* _PASSAGE TO READ_:
☆ ☆ ☆ ☆

This would be noted and corrected through an audit process.

The Ecological Risk Assessment Process can identify sources and will create a list of
activities with the highest risk. Once these are identified apply remedial actions on a least cost
first basis. This may not always mean the worse first, but by taking the least cost first the
community may be able to see some benefit and will be prepared to respond and adopt further
measures.
Changes to the coastal ecosystem took years (decades) to get to the situation we are now in. It
will take years to get back. This is a very important massage to relay to the public and in
particular the active community groups to ensure they remain interested in the long term value of
their work and not become disengaged because they see few improvements.
The Water Act and it many regulations must not be a vehicle to down load responsibilities to the
community groups. Divesting this authority to these Watershed Groups will accomplish nothing as
they lack for the most part the expertise to understand the scope and consequences
of their decisions. Inconsistencies form one watershed to another will create confusion and
hardship on the residential and industrial interests with the watershed.  Given this Water Shed
Groups play a very important role in the communities they must not be placed in an enforcement and
compliance role, this will spell the end of the concept.
Water Extraction: this is the issue that has driven the concept of a Water Act for PEI. This is
tall order as the public are more interested in making it an opportunity to stop the expansion high
volume / deep water wells once and for all. This must not happen. towns and cities depend on these
resources for the growth and development of their communities We cannot make exceptions for those
interests at the expense of industrial interests including irrigation.

☆ ☆ ☆ ☆

* _GIVEN REQUEST A_: Copy out the entries, starting at the line that has "order: Gentianales" and running through the last line of the entries. Omit the pictures.

☆ ☆ ☆ ☆

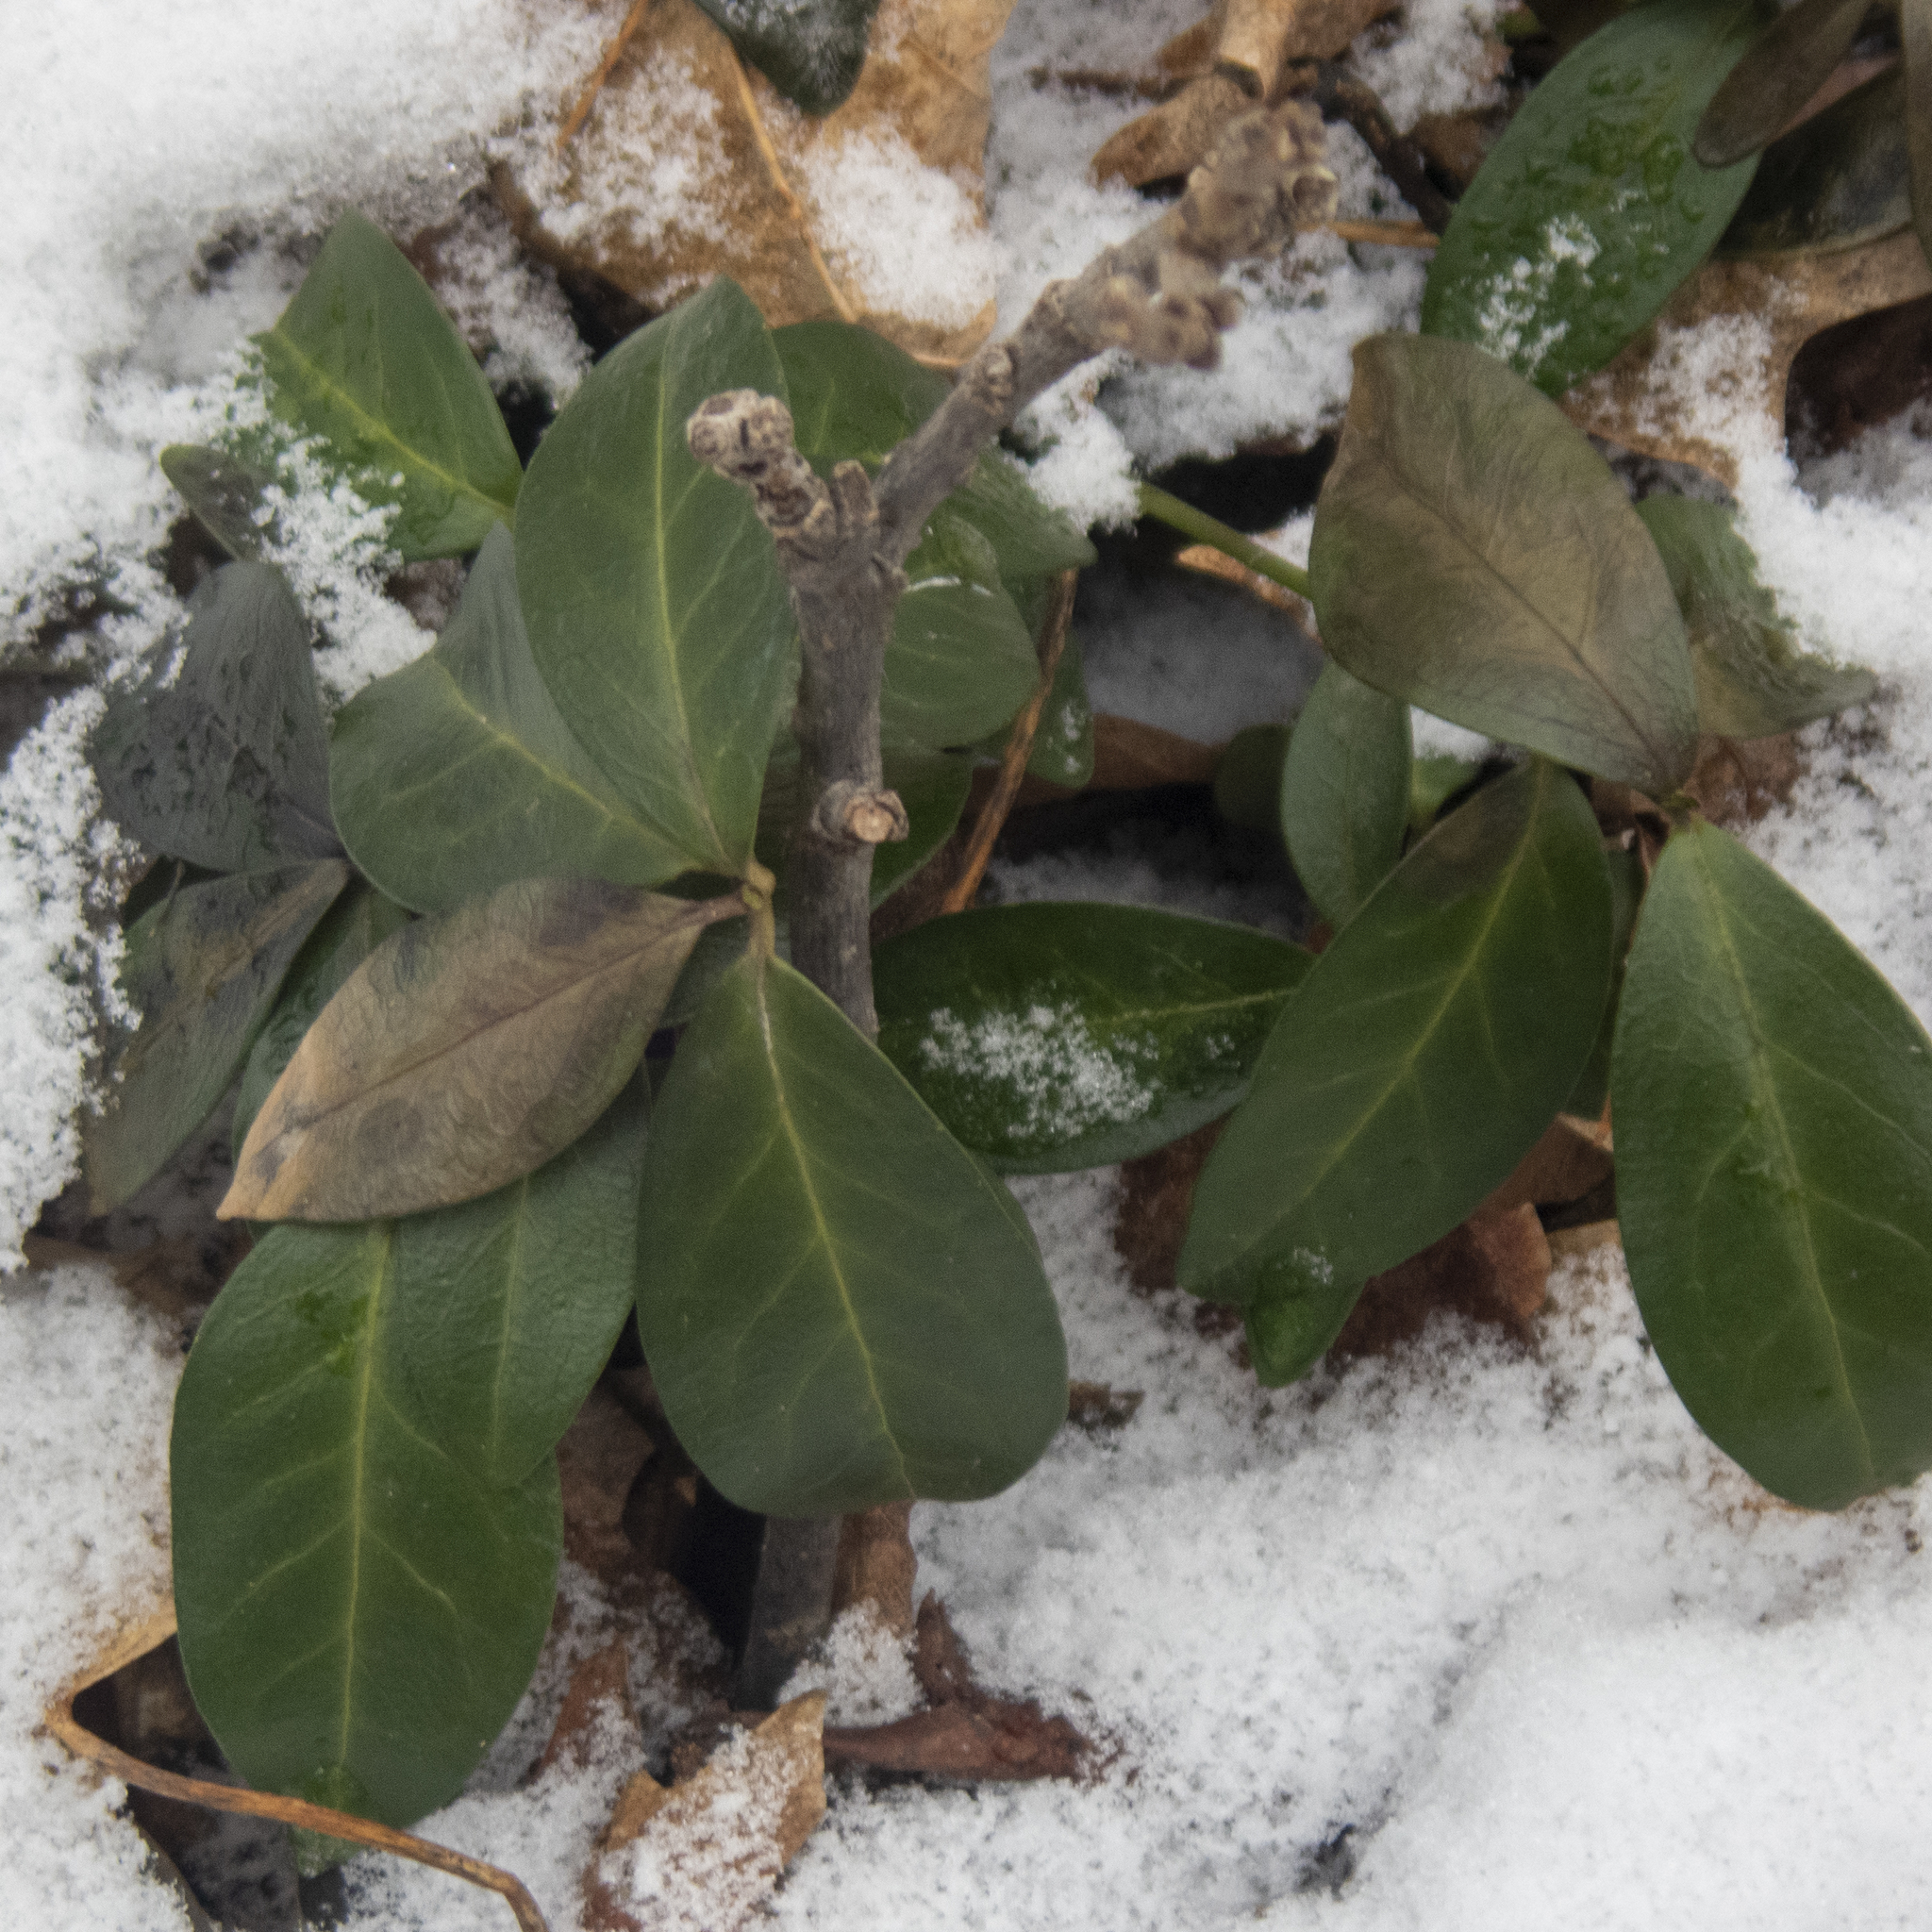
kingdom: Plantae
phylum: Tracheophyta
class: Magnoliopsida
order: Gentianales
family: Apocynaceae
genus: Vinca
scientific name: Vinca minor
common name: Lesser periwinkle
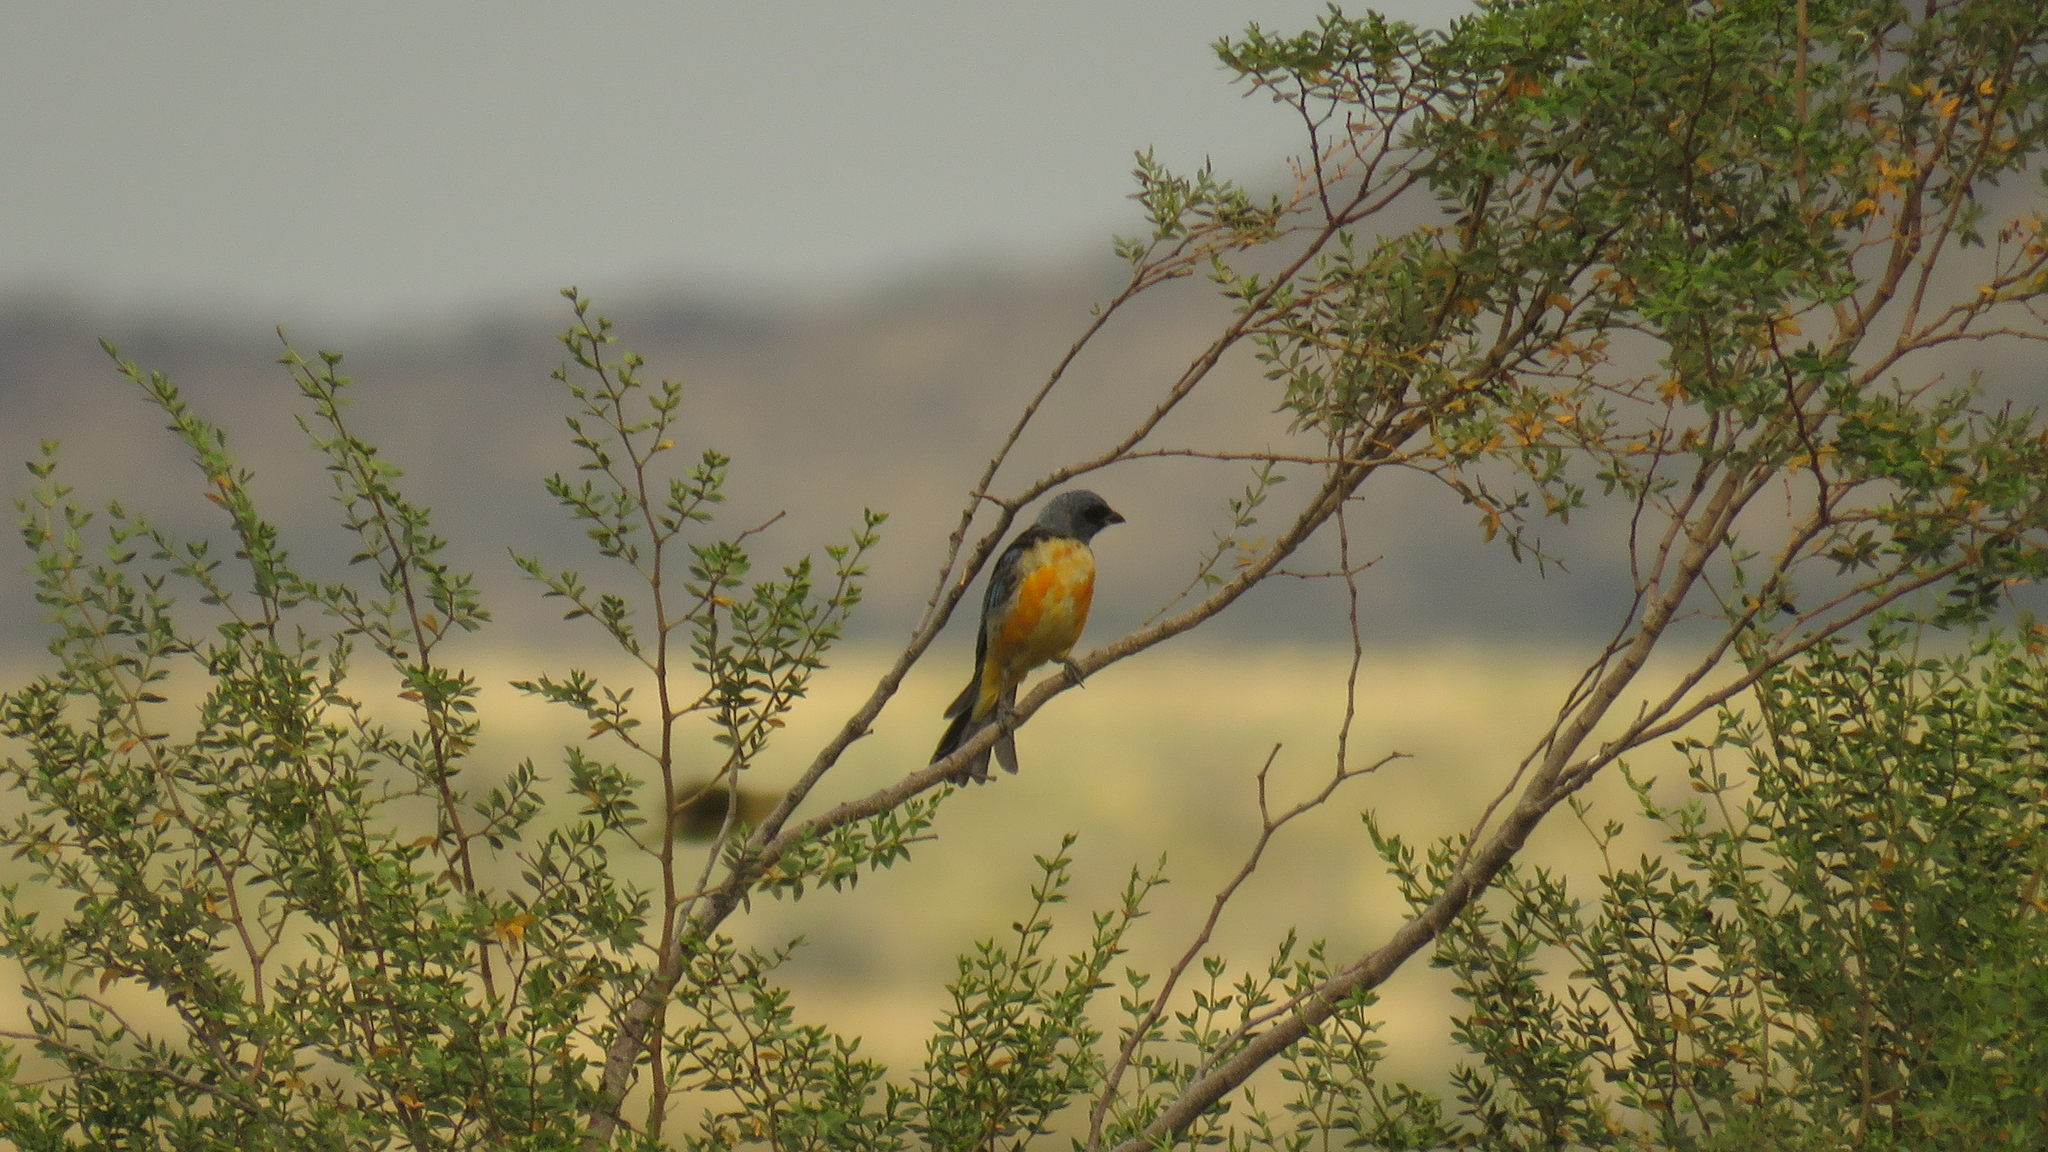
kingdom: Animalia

☆ ☆ ☆ ☆

* _GIVEN REQUEST B_: Carry the passage on the Water Act and watershed groups forward from its final sentence.

* _WRITTEN RESPONSE A_:
order: Gentianales
family: Apocynaceae
genus: Vinca
scientific name: Vinca minor
common name: Lesser periwinkle
kingdom: Animalia

* _WRITTEN RESPONSE B_:
The city of Charlottetown reports a figure of 306 liters / Person / day, the Provincial Environment
Department claims that value to be less than 200 lpd on a province wide basis. The city of
Charlottetown's numbers are very high and waste full while the Winter River goes dry every year.  
The Water Act must set some mechanism in place to reduce the demand for water resources by large consumers like this. The following conditions must apply:

•    Water meters on all outlets from a public utilities and consumption paid for on / liter
basis. No Exceptions
•   Provide leadership to the community through education in ways to reduce water use.
•   Building Permits issued by any authority must specify the maximum flow rates for all fixtures
within the proposed building. Enforcement through inspections and audits. This would apply to
hotels and residential homes and business.
•    Planning and Review Boards must impose restrictions on all new and upgrades to all
buildings and structures to insure drainage systems have "Detention and Retention" capacities built
in to any construction project. This includes residential buildings and subdivisions, ie. dry wells
draining roofs and drive ways.  This will increase recharge and reduce the risk of recreating
Winter River situation.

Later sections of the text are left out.